She made the comments during oral arguments in Merrill v. Milligan, a case that gives the conservative majority the opportunity to gut the Voting Rights Act even further.

In the case, Alabama argues for a “race-neutral” approach to redistricting, a map-making process that would eviscerate what protections remain in the VRA to ensure that the state doesn’t draw districts in a way that dilutes minority communities’ votes.

To counter that, Jackson delved into early American history — sounding an awful lot like her conservative peers in cases like Dobbs, when they used (arguably inaccurate) early history to decide that the Constitution does not include the right to an abortion. 

“I don’t think we can assume that, just because race is taken into account, that that necessarily creates an equal protection problem,” she said. “Because I understood that we looked at the history and traditions of the Constitution and what the framers and founders thought about, and when I drilled down to that level of analysis, it became clear to me that the framers themselves adopted the equal protection clause, the 14th Amendment, the 15th Amendment in a race-conscious way.”  

“I looked at the report that was submitted by the Joint Committee on Reconstruction which drafted the 14th Amendment, and that report says that the entire point of the amendment was to secure rights of the freed former slaves,” she added.

She read out a quote from the legislator who introduced the amendment, and went on to explain that the 14th Amendment was enacted to give a constitutional foundation to the Civil Rights Act of 1866 that was “designed to make people who had less opportunity and less rights equal to white citizens.” 

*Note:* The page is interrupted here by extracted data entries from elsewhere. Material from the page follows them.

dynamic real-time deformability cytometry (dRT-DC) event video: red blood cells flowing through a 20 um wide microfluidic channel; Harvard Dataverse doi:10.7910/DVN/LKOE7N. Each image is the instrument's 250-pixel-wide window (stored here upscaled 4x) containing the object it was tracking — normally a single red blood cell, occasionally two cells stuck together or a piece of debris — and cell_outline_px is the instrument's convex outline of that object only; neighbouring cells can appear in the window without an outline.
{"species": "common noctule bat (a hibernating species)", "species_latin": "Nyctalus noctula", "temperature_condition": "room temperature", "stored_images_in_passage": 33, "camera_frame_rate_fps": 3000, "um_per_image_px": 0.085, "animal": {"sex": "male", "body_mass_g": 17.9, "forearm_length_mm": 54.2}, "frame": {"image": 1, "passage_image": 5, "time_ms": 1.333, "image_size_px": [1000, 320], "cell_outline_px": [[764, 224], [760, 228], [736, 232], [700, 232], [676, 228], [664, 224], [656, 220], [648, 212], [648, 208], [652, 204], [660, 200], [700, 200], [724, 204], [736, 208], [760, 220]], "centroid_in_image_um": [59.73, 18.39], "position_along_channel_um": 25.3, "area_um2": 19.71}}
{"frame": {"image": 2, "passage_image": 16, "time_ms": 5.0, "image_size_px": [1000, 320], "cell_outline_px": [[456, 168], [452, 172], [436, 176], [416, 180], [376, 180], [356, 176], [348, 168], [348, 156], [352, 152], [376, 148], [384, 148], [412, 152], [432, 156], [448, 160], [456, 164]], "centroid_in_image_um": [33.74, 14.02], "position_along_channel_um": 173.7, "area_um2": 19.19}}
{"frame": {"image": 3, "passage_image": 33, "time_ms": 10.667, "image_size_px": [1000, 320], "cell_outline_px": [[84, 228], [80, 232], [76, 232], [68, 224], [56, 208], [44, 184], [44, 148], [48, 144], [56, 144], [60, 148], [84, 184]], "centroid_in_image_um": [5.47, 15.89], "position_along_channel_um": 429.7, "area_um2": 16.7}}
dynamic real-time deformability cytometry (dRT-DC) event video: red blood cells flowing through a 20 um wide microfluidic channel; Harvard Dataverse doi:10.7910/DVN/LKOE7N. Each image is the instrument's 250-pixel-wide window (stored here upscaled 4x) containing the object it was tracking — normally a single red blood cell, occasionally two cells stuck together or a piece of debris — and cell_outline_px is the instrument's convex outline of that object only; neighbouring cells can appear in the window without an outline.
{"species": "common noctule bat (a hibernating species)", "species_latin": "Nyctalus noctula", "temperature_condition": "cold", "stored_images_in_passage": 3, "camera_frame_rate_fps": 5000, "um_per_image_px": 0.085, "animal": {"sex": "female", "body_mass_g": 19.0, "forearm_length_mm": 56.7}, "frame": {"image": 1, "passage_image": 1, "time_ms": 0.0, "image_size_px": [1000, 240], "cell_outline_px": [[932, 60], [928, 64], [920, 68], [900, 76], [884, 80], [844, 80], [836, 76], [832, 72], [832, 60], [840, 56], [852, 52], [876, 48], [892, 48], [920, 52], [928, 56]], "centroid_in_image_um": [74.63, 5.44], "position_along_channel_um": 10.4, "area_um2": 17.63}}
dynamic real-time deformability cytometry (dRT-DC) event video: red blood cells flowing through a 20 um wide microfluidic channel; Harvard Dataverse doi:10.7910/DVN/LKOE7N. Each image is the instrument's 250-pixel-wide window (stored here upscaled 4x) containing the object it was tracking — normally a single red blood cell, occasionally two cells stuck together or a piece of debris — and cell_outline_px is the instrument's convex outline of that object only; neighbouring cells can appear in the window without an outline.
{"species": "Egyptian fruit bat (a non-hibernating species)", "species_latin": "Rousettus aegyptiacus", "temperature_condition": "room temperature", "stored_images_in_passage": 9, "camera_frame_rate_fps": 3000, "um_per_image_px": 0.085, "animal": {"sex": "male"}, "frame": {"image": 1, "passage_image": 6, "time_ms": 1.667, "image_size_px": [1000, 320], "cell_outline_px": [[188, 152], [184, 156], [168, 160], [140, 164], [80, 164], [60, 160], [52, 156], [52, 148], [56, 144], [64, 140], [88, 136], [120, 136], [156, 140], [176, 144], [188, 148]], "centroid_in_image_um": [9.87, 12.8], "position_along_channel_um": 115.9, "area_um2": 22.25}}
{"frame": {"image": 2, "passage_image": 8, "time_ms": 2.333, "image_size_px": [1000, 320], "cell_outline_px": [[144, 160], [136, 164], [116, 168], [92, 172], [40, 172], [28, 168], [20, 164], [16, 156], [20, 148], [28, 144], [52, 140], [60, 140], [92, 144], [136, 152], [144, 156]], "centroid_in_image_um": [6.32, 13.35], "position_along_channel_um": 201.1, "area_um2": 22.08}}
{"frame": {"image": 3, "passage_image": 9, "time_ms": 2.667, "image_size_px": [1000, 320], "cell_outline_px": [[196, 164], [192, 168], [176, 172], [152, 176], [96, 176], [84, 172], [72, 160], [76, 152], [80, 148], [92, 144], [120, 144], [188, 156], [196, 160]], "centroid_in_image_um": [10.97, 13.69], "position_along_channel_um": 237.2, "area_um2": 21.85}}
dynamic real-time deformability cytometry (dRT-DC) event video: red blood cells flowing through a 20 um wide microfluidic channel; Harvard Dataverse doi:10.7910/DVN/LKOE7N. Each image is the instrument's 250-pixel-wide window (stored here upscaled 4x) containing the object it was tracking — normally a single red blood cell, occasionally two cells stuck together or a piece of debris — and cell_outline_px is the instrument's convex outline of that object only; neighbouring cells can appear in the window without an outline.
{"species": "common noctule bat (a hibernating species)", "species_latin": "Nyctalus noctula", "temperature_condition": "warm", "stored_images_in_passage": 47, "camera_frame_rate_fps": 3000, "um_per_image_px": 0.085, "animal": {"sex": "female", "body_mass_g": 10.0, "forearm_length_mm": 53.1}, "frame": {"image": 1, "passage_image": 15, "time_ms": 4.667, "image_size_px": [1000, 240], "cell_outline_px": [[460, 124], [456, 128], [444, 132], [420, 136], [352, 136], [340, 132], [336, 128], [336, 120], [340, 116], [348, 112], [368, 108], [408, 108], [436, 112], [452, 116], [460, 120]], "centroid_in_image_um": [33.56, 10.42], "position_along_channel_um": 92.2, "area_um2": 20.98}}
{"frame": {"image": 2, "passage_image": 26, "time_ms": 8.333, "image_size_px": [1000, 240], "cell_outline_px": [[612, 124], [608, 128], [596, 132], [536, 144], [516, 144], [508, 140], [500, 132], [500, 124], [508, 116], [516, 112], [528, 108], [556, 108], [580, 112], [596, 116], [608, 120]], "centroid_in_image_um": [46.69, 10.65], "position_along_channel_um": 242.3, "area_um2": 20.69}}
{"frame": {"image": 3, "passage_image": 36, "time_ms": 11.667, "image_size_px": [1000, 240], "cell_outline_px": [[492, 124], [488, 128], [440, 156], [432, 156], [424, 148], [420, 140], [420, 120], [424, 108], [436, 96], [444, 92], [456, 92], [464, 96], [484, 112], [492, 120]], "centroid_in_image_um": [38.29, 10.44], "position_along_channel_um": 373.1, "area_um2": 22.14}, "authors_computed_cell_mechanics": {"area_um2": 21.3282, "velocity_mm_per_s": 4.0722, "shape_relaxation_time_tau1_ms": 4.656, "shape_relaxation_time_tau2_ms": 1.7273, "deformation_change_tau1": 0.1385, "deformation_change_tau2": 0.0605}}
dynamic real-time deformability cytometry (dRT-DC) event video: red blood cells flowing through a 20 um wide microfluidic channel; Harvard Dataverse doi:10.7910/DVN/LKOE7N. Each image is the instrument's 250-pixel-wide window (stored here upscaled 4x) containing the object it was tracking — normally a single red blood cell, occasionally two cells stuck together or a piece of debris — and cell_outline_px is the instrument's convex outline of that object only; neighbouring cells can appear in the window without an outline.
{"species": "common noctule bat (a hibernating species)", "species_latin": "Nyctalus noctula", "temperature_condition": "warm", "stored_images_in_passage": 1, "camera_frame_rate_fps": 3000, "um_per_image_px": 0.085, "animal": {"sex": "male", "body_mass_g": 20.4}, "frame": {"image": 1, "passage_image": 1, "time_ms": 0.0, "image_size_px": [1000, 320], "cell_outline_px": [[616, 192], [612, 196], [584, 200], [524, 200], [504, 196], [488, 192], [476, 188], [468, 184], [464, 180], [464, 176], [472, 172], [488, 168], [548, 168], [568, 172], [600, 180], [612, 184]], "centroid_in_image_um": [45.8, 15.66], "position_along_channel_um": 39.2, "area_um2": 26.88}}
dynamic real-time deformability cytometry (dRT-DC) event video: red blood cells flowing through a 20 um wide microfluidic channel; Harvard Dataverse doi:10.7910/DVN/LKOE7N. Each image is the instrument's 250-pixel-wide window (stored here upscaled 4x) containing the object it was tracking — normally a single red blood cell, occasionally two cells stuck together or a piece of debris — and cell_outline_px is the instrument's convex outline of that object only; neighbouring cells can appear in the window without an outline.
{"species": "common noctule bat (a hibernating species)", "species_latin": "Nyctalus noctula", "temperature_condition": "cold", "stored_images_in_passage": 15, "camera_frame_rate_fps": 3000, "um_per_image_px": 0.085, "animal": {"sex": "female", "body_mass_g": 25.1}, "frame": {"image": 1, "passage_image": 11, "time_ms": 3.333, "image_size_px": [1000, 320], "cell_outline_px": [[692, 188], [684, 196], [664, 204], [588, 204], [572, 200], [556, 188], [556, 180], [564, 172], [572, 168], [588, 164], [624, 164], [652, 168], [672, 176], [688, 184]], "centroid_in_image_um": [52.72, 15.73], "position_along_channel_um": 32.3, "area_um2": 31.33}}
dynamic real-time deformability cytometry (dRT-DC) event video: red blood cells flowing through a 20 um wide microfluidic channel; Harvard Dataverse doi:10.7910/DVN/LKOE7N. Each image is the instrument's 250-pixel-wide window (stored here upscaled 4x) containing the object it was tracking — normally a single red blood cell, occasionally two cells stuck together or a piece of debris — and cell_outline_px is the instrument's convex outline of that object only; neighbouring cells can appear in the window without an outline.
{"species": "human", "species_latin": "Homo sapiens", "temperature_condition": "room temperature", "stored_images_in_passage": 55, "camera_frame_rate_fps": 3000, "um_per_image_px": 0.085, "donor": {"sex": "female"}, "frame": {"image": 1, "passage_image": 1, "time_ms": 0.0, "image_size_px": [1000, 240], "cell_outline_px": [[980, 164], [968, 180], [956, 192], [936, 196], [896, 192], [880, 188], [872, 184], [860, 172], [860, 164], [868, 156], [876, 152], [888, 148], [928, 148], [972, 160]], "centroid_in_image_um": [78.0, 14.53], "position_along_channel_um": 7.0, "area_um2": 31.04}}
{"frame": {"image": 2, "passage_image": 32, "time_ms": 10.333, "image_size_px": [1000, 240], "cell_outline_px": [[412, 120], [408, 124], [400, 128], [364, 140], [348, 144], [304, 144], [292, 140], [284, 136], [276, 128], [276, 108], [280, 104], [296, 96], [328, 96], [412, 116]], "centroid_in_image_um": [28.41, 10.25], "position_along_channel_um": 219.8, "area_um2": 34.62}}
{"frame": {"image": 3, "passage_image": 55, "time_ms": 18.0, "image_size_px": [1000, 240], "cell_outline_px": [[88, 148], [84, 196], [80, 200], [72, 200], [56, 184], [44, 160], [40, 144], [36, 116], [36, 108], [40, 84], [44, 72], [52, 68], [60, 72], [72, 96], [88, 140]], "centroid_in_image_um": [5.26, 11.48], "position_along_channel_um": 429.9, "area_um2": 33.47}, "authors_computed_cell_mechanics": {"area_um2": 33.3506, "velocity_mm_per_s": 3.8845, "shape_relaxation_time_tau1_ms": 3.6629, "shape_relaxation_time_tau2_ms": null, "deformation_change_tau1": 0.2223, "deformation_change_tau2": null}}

Her argument stood out from those employed by her liberal peers: Justice Elena Kagan focused on real-world effects, tracking the demise of the VRA and grilling Alabama’s solicitor general about whether his theory could create a map with zero majority-minority districts. Justice Sonia Sotomayor pointed out that while the Black belt, a Black-majority region of the state, has been cracked over and over again into multiple districts, predominantly white counties were repeatedly left intact. 

In Jackson’s second appearance in oral arguments, she chose to take the new tack: rhetorically beating her conservative peers at their own game. 

As Justice Clarence Thomas wrote in a landmark case tearing down a New York gun regulations: “Reliance on history to inform the meaning of constitutional text is more legitimate, and more administrable, than asking judges to make difficult empirical judgments.”